CHARACTERIZATION OF SERINE PROTEASES IN DEVELOPMENTAL STAGES OF EIMERIA TENELLA

Authors: Fetterer, Raymond; Miska, Kate; Allen, Patricia; Lillehoj, Hyun; Barfield, Ruth

Submitted to: Coccidiosis International Conference Proceedings
Publication Type: Abstract Only
Publication Acceptance Date: 8/8/2005
Publication Date: 9/15/2005
Citation: Fetterer, R.H., Miska, K.B., Allen, P.C., Lillehoj, H.S., Barfield, R.C. 2005. Characterization of serine proteases in developmental stages of eimeria tenella. Coccidiosis International Conference Proceedings. p. 165.

Interpretive Summary:

Technical Abstract: Because of the importance of enzymes of the serine class as targets for novel controls of human diseases, the current study investigates the occurrence and function of serine proteases in Emeria tenella developmental stages. Using gel electrophoresis with casein imbedded gels (zymograms), bands of proteases activity with relative molecular weights (Mr) of 15, 24, 40 and 90 kDa were observed in soluble extracts of oocysts following 0, 12, 24, 48 and 72 hr of sporulation.
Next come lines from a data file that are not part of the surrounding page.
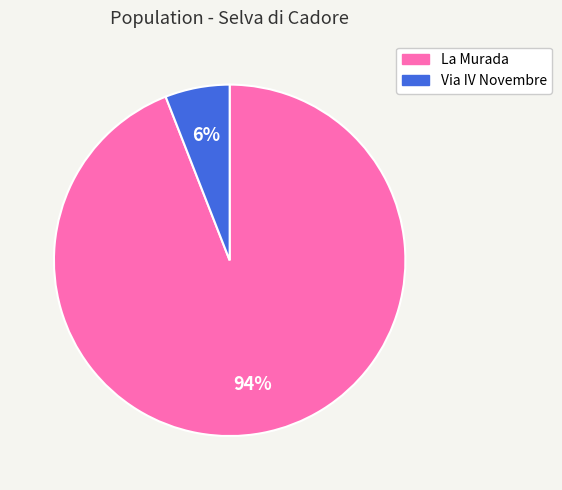

Between La Murada and Via IV Novembre, which is larger?

La Murada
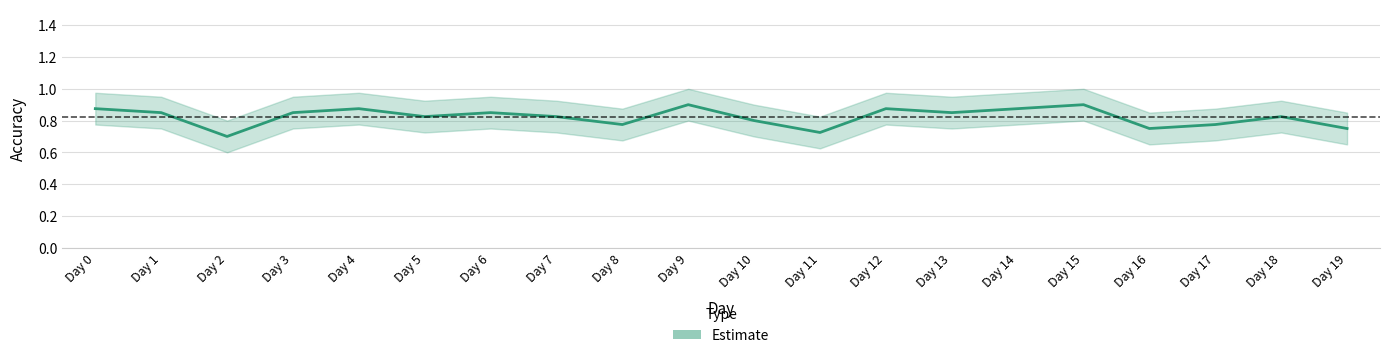

Rank the categories by value from lowest to highest.

Day 2, Day 11, Day 16, Day 19, Day 8, Day 17, Day 10, Day 5, Day 7, Day 18, Day 1, Day 3, Day 6, Day 13, Day 0, Day 4, Day 12, Day 14, Day 9, Day 15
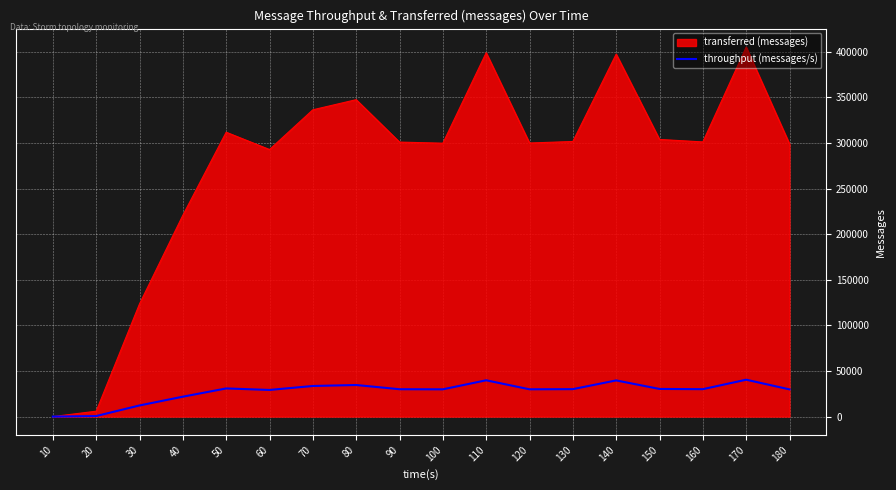

Is the value of transferred (messages) at 80 greater than the value of throughput (messages/s) at 150?

Yes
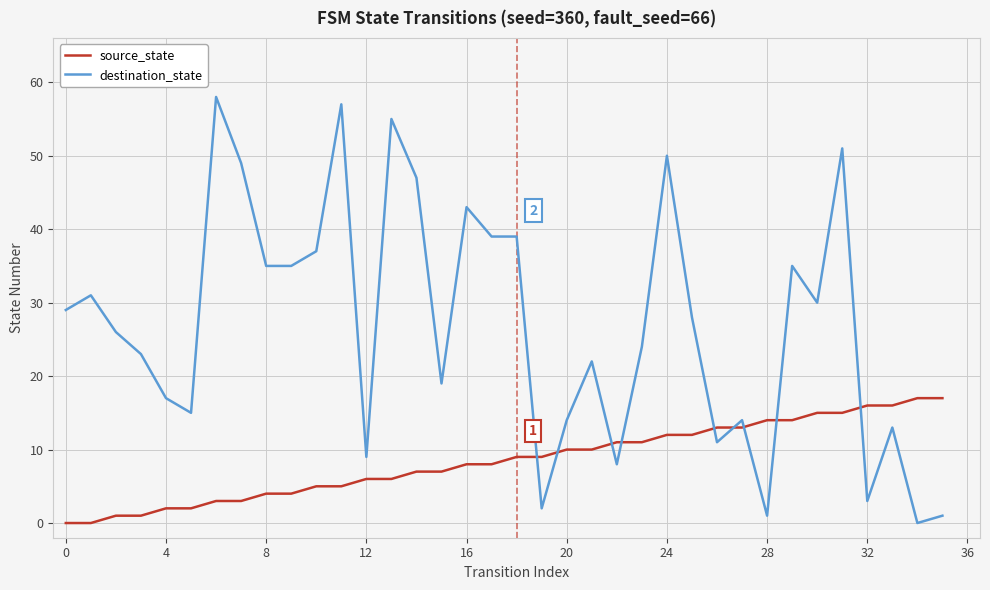

What is the sum of all source_state values?

306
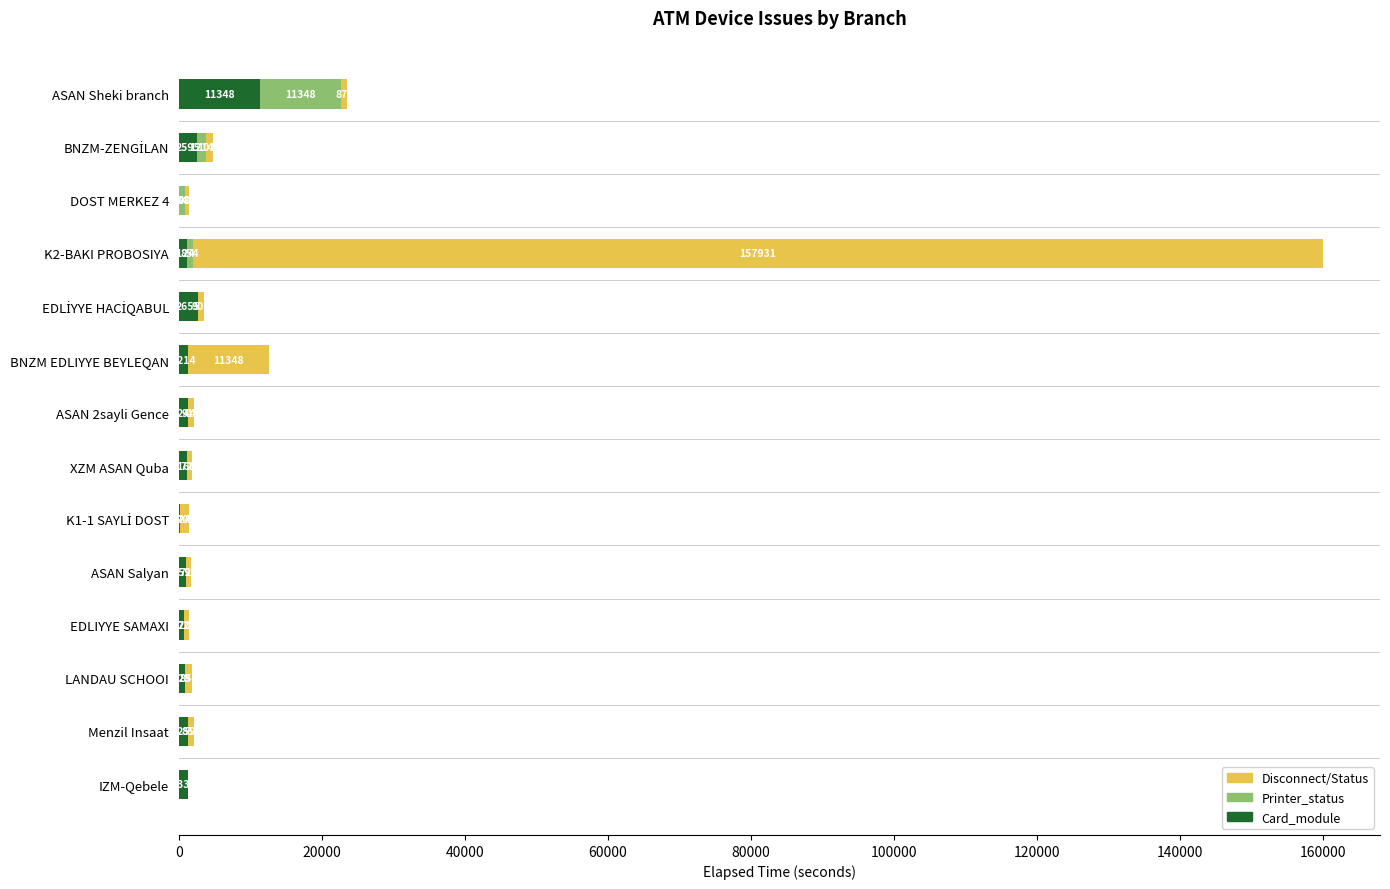

At which category is the sum across all series the highest?

K2-BAKI PROBOSIYA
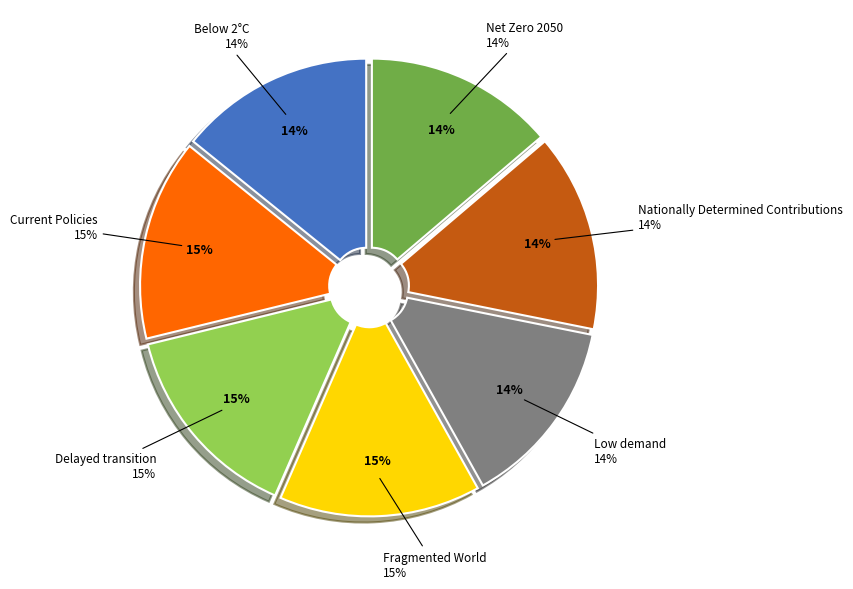

To the nearest percent, what percentage of the pie is Nationally Determined Contributions?

14%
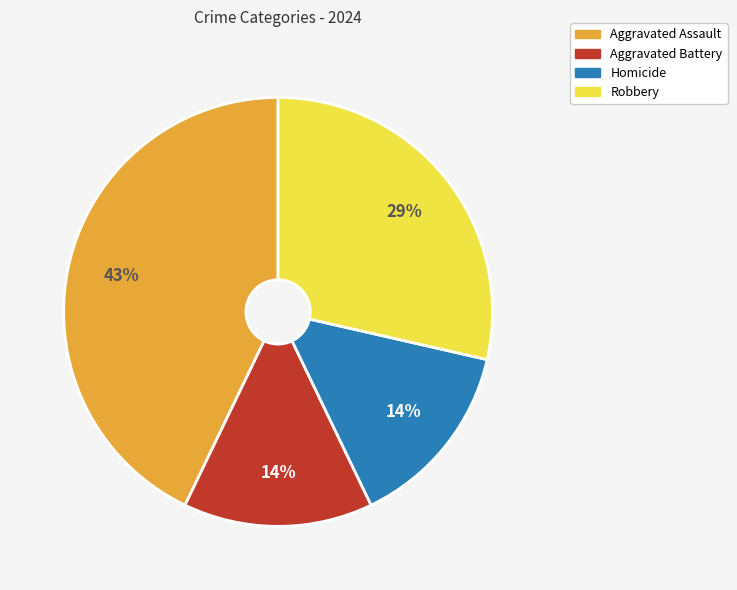

Which has a higher value, Robbery or Aggravated Assault?

Aggravated Assault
The proteolytic activity observed both on zymograms and by hydrolysis of FITC-casein in solution was greatly reduced by serine proteases inhibitors and by acidic buffer suggesting that the observed proteolysis was the result of serine proteases. Purification of the proteolytic activity from unsporulated (0 hr) oocysts by affinity and anion exchange chromatography yielded a protein with a Mr of 24 kDa. Assessment of proteolytic activity from in vivo derived merozoites (MZ) demonstrated a similar pattern of proteolytic activity as seen for oocysts. Excretory/secretory products obtained from MZ after 3hr in culture at 41 C were enriched 10 fold in serine proteases activity compared to MZ extract. In contrast, proteolytic activity from soluble extracts of sporzoites (SZ) contained only a single band of serine proteases activity (24 kDa) but ES had little proteases activity. The invasion of E. tenella SZ into cultured cells was inhibited by the irreversible serine protease inhibitor, AEBSF, in a dose dependent manner. AEBSF (1mM) also inhibited the release of the microneme protein MIC2 by SZs into the cell culture media suggesting that AEBS prevents cell invasion by inhibition of a serine protease involved in the release or processing of micronemes. Searches of the E. tenella genome for enzymes homologous to the serine proteases class indicated that trypsin-like enzymes are absent but enzymes related to bacterial subtilisins and a rhomboid protease are present in the genome. Consistent with this finding, analysis of transcripts express by E. tenlla oocysts using substractive hybridization methods indicate the presence of two serine protease, a subtilisin and a rhomboid protease. These finding together suggest that serine proteases are widely distributed in E. tenella developmental stages. The enzymes function during sporulation is unknown but a serine protease may be important for sporozoite cell invasion.